(Stored data entries)
[Start of Attachment]
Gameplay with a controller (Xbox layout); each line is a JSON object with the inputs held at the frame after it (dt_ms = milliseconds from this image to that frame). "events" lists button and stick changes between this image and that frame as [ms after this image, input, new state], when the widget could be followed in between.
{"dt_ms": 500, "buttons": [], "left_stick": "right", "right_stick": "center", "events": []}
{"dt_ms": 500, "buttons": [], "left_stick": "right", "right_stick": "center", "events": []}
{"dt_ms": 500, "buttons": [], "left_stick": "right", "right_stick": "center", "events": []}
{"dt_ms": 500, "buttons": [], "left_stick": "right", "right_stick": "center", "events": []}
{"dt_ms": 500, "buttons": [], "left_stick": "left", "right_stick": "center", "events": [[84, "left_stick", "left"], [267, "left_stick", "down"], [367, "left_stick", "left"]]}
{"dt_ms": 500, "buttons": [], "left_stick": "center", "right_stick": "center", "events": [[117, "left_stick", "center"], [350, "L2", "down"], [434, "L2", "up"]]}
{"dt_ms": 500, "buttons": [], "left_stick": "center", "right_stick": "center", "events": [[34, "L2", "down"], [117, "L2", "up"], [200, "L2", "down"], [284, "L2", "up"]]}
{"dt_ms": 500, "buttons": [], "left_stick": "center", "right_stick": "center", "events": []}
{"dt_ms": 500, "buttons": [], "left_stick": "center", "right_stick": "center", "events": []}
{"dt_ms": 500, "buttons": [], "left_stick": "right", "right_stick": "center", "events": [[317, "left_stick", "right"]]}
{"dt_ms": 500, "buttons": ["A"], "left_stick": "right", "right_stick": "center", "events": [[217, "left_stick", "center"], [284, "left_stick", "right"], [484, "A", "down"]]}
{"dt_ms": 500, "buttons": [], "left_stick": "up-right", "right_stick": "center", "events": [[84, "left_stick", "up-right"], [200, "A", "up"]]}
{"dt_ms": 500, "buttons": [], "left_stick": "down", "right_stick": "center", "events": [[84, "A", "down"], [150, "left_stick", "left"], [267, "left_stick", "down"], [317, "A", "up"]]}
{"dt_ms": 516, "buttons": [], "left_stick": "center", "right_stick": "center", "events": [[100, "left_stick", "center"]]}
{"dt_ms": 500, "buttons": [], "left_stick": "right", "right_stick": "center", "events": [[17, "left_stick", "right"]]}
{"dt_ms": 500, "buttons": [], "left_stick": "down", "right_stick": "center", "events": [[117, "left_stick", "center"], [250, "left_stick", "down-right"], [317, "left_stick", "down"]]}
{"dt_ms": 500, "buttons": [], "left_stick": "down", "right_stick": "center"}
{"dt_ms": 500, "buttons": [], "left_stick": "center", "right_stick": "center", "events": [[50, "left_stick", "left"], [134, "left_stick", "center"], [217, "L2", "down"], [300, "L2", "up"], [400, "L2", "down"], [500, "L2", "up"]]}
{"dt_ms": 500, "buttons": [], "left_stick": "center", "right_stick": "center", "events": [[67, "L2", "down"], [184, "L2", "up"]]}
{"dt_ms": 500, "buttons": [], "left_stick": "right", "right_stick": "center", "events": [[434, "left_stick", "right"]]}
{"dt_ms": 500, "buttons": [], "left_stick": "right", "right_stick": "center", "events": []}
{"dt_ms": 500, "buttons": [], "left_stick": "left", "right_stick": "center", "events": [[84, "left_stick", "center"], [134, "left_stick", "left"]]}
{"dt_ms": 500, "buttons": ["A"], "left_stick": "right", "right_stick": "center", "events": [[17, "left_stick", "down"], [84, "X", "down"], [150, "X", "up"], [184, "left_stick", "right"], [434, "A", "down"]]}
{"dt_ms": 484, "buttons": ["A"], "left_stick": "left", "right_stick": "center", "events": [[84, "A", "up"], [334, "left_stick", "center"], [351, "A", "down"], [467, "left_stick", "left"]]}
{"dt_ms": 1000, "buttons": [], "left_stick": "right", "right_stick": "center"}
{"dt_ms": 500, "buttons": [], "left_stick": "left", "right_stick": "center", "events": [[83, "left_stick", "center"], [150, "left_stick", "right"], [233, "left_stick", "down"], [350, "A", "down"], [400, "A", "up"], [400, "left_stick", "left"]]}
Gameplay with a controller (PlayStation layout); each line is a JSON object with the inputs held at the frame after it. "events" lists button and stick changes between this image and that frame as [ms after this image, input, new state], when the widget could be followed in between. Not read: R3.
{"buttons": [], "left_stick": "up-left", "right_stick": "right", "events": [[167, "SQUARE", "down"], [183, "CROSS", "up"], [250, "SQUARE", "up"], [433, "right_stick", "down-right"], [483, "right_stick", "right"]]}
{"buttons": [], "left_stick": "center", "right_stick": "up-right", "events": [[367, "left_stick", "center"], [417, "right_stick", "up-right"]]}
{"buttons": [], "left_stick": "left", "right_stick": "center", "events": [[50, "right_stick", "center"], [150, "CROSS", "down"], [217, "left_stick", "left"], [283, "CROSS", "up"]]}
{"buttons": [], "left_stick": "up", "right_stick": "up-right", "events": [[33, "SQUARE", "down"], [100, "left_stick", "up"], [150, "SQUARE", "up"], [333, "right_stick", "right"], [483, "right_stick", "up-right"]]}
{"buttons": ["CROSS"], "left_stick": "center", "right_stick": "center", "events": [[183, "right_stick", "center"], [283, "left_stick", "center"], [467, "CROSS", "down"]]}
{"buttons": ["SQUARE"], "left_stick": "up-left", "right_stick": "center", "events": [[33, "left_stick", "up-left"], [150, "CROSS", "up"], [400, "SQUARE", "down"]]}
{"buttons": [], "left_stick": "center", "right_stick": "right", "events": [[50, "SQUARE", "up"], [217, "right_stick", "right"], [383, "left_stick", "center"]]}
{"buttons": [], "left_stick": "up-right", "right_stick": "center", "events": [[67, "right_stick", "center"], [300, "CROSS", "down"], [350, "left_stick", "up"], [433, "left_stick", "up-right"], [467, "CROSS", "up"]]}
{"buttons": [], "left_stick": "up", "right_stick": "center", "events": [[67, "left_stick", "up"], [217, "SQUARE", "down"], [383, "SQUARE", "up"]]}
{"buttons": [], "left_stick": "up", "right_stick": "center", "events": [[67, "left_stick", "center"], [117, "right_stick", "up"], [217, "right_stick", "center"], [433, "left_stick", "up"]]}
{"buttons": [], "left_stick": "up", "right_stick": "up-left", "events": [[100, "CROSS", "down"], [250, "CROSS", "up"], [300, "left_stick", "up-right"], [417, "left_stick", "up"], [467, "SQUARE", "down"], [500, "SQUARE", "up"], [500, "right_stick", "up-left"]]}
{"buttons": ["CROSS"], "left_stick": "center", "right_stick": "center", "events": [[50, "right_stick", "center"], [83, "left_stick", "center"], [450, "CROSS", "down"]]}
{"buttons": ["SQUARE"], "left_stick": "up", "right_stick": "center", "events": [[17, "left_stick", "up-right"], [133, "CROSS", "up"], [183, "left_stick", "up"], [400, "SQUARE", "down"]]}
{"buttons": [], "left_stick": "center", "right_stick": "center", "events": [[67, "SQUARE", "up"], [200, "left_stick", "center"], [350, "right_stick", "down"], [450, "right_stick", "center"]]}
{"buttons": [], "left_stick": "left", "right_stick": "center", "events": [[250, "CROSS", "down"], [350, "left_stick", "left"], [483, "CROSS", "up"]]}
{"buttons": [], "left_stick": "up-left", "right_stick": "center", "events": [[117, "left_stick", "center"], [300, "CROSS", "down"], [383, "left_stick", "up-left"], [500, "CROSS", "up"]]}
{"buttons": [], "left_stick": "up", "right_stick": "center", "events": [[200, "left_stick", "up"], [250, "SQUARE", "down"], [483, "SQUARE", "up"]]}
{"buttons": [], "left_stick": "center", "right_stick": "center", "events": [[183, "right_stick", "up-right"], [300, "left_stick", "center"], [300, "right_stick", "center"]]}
[End of Attachment]
What the exercise asks: Transcribe each record exactly as it is written above.

Solution for this problem:
Gameplay with a controller (Xbox layout); each line is a JSON object with the inputs held at the frame after it (dt_ms = milliseconds from this image to that frame). "events" lists button and stick changes between this image and that frame as [ms after this image, input, new state], when the widget could be followed in between.
{"dt_ms": 500, "buttons": [], "left_stick": "right", "right_stick": "center", "events": []}
{"dt_ms": 500, "buttons": [], "left_stick": "right", "right_stick": "center", "events": []}
{"dt_ms": 500, "buttons": [], "left_stick": "right", "right_stick": "center", "events": []}
{"dt_ms": 500, "buttons": [], "left_stick": "right", "right_stick": "center", "events": []}
{"dt_ms": 500, "buttons": [], "left_stick": "left", "right_stick": "center", "events": [[84, "left_stick", "left"], [267, "left_stick", "down"], [367, "left_stick", "left"]]}
{"dt_ms": 500, "buttons": [], "left_stick": "center", "right_stick": "center", "events": [[117, "left_stick", "center"], [350, "L2", "down"], [434, "L2", "up"]]}
{"dt_ms": 500, "buttons": [], "left_stick": "center", "right_stick": "center", "events": [[34, "L2", "down"], [117, "L2", "up"], [200, "L2", "down"], [284, "L2", "up"]]}
{"dt_ms": 500, "buttons": [], "left_stick": "center", "right_stick": "center", "events": []}
{"dt_ms": 500, "buttons": [], "left_stick": "center", "right_stick": "center", "events": []}
{"dt_ms": 500, "buttons": [], "left_stick": "right", "right_stick": "center", "events": [[317, "left_stick", "right"]]}
{"dt_ms": 500, "buttons": ["A"], "left_stick": "right", "right_stick": "center", "events": [[217, "left_stick", "center"], [284, "left_stick", "right"], [484, "A", "down"]]}
{"dt_ms": 500, "buttons": [], "left_stick": "up-right", "right_stick": "center", "events": [[84, "left_stick", "up-right"], [200, "A", "up"]]}
{"dt_ms": 500, "buttons": [], "left_stick": "down", "right_stick": "center", "events": [[84, "A", "down"], [150, "left_stick", "left"], [267, "left_stick", "down"], [317, "A", "up"]]}
{"dt_ms": 516, "buttons": [], "left_stick": "center", "right_stick": "center", "events": [[100, "left_stick", "center"]]}
{"dt_ms": 500, "buttons": [], "left_stick": "right", "right_stick": "center", "events": [[17, "left_stick", "right"]]}
{"dt_ms": 500, "buttons": [], "left_stick": "down", "right_stick": "center", "events": [[117, "left_stick", "center"], [250, "left_stick", "down-right"], [317, "left_stick", "down"]]}
{"dt_ms": 500, "buttons": [], "left_stick": "down", "right_stick": "center"}
{"dt_ms": 500, "buttons": [], "left_stick": "center", "right_stick": "center", "events": [[50, "left_stick", "left"], [134, "left_stick", "center"], [217, "L2", "down"], [300, "L2", "up"], [400, "L2", "down"], [500, "L2", "up"]]}
{"dt_ms": 500, "buttons": [], "left_stick": "center", "right_stick": "center", "events": [[67, "L2", "down"], [184, "L2", "up"]]}
{"dt_ms": 500, "buttons": [], "left_stick": "right", "right_stick": "center", "events": [[434, "left_stick", "right"]]}
{"dt_ms": 500, "buttons": [], "left_stick": "right", "right_stick": "center", "events": []}
{"dt_ms": 500, "buttons": [], "left_stick": "left", "right_stick": "center", "events": [[84, "left_stick", "center"], [134, "left_stick", "left"]]}
{"dt_ms": 500, "buttons": ["A"], "left_stick": "right", "right_stick": "center", "events": [[17, "left_stick", "down"], [84, "X", "down"], [150, "X", "up"], [184, "left_stick", "right"], [434, "A", "down"]]}
{"dt_ms": 484, "buttons": ["A"], "left_stick": "left", "right_stick": "center", "events": [[84, "A", "up"], [334, "left_stick", "center"], [351, "A", "down"], [467, "left_stick", "left"]]}
{"dt_ms": 1000, "buttons": [], "left_stick": "right", "right_stick": "center"}
{"dt_ms": 500, "buttons": [], "left_stick": "left", "right_stick": "center", "events": [[83, "left_stick", "center"], [150, "left_stick", "right"], [233, "left_stick", "down"], [350, "A", "down"], [400, "A", "up"], [400, "left_stick", "left"]]}
Gameplay with a controller (PlayStation layout); each line is a JSON object with the inputs held at the frame after it. "events" lists button and stick changes between this image and that frame as [ms after this image, input, new state], when the widget could be followed in between. Not read: R3.
{"buttons": [], "left_stick": "up-left", "right_stick": "right", "events": [[167, "SQUARE", "down"], [183, "CROSS", "up"], [250, "SQUARE", "up"], [433, "right_stick", "down-right"], [483, "right_stick", "right"]]}
{"buttons": [], "left_stick": "center", "right_stick": "up-right", "events": [[367, "left_stick", "center"], [417, "right_stick", "up-right"]]}
{"buttons": [], "left_stick": "left", "right_stick": "center", "events": [[50, "right_stick", "center"], [150, "CROSS", "down"], [217, "left_stick", "left"], [283, "CROSS", "up"]]}
{"buttons": [], "left_stick": "up", "right_stick": "up-right", "events": [[33, "SQUARE", "down"], [100, "left_stick", "up"], [150, "SQUARE", "up"], [333, "right_stick", "right"], [483, "right_stick", "up-right"]]}
{"buttons": ["CROSS"], "left_stick": "center", "right_stick": "center", "events": [[183, "right_stick", "center"], [283, "left_stick", "center"], [467, "CROSS", "down"]]}
{"buttons": ["SQUARE"], "left_stick": "up-left", "right_stick": "center", "events": [[33, "left_stick", "up-left"], [150, "CROSS", "up"], [400, "SQUARE", "down"]]}
{"buttons": [], "left_stick": "center", "right_stick": "right", "events": [[50, "SQUARE", "up"], [217, "right_stick", "right"], [383, "left_stick", "center"]]}
{"buttons": [], "left_stick": "up-right", "right_stick": "center", "events": [[67, "right_stick", "center"], [300, "CROSS", "down"], [350, "left_stick", "up"], [433, "left_stick", "up-right"], [467, "CROSS", "up"]]}
{"buttons": [], "left_stick": "up", "right_stick": "center", "events": [[67, "left_stick", "up"], [217, "SQUARE", "down"], [383, "SQUARE", "up"]]}
{"buttons": [], "left_stick": "up", "right_stick": "center", "events": [[67, "left_stick", "center"], [117, "right_stick", "up"], [217, "right_stick", "center"], [433, "left_stick", "up"]]}
{"buttons": [], "left_stick": "up", "right_stick": "up-left", "events": [[100, "CROSS", "down"], [250, "CROSS", "up"], [300, "left_stick", "up-right"], [417, "left_stick", "up"], [467, "SQUARE", "down"], [500, "SQUARE", "up"], [500, "right_stick", "up-left"]]}
{"buttons": ["CROSS"], "left_stick": "center", "right_stick": "center", "events": [[50, "right_stick", "center"], [83, "left_stick", "center"], [450, "CROSS", "down"]]}
{"buttons": ["SQUARE"], "left_stick": "up", "right_stick": "center", "events": [[17, "left_stick", "up-right"], [133, "CROSS", "up"], [183, "left_stick", "up"], [400, "SQUARE", "down"]]}
{"buttons": [], "left_stick": "center", "right_stick": "center", "events": [[67, "SQUARE", "up"], [200, "left_stick", "center"], [350, "right_stick", "down"], [450, "right_stick", "center"]]}
{"buttons": [], "left_stick": "left", "right_stick": "center", "events": [[250, "CROSS", "down"], [350, "left_stick", "left"], [483, "CROSS", "up"]]}
{"buttons": [], "left_stick": "up-left", "right_stick": "center", "events": [[117, "left_stick", "center"], [300, "CROSS", "down"], [383, "left_stick", "up-left"], [500, "CROSS", "up"]]}
{"buttons": [], "left_stick": "up", "right_stick": "center", "events": [[200, "left_stick", "up"], [250, "SQUARE", "down"], [483, "SQUARE", "up"]]}
{"buttons": [], "left_stick": "center", "right_stick": "center", "events": [[183, "right_stick", "up-right"], [300, "left_stick", "center"], [300, "right_stick", "center"]]}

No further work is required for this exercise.